● **DATA UNDER STUDY**
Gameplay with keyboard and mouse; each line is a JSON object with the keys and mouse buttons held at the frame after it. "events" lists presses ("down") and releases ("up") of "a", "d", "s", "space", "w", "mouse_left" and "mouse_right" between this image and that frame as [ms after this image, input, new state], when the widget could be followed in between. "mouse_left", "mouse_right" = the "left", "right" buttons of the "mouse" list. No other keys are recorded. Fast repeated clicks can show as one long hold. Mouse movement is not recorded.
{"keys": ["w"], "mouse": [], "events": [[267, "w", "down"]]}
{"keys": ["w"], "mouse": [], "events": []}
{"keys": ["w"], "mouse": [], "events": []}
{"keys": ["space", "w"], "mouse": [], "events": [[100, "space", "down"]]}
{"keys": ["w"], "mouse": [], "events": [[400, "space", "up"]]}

● **TASK ITEM**
Retype every line above with nothing changed.

● **RESULT FOR THIS TASK**
Gameplay with keyboard and mouse; each line is a JSON object with the keys and mouse buttons held at the frame after it. "events" lists presses ("down") and releases ("up") of "a", "d", "s", "space", "w", "mouse_left" and "mouse_right" between this image and that frame as [ms after this image, input, new state], when the widget could be followed in between. "mouse_left", "mouse_right" = the "left", "right" buttons of the "mouse" list. No other keys are recorded. Fast repeated clicks can show as one long hold. Mouse movement is not recorded.
{"keys": ["w"], "mouse": [], "events": [[267, "w", "down"]]}
{"keys": ["w"], "mouse": [], "events": []}
{"keys": ["w"], "mouse": [], "events": []}
{"keys": ["space", "w"], "mouse": [], "events": [[100, "space", "down"]]}
{"keys": ["w"], "mouse": [], "events": [[400, "space", "up"]]}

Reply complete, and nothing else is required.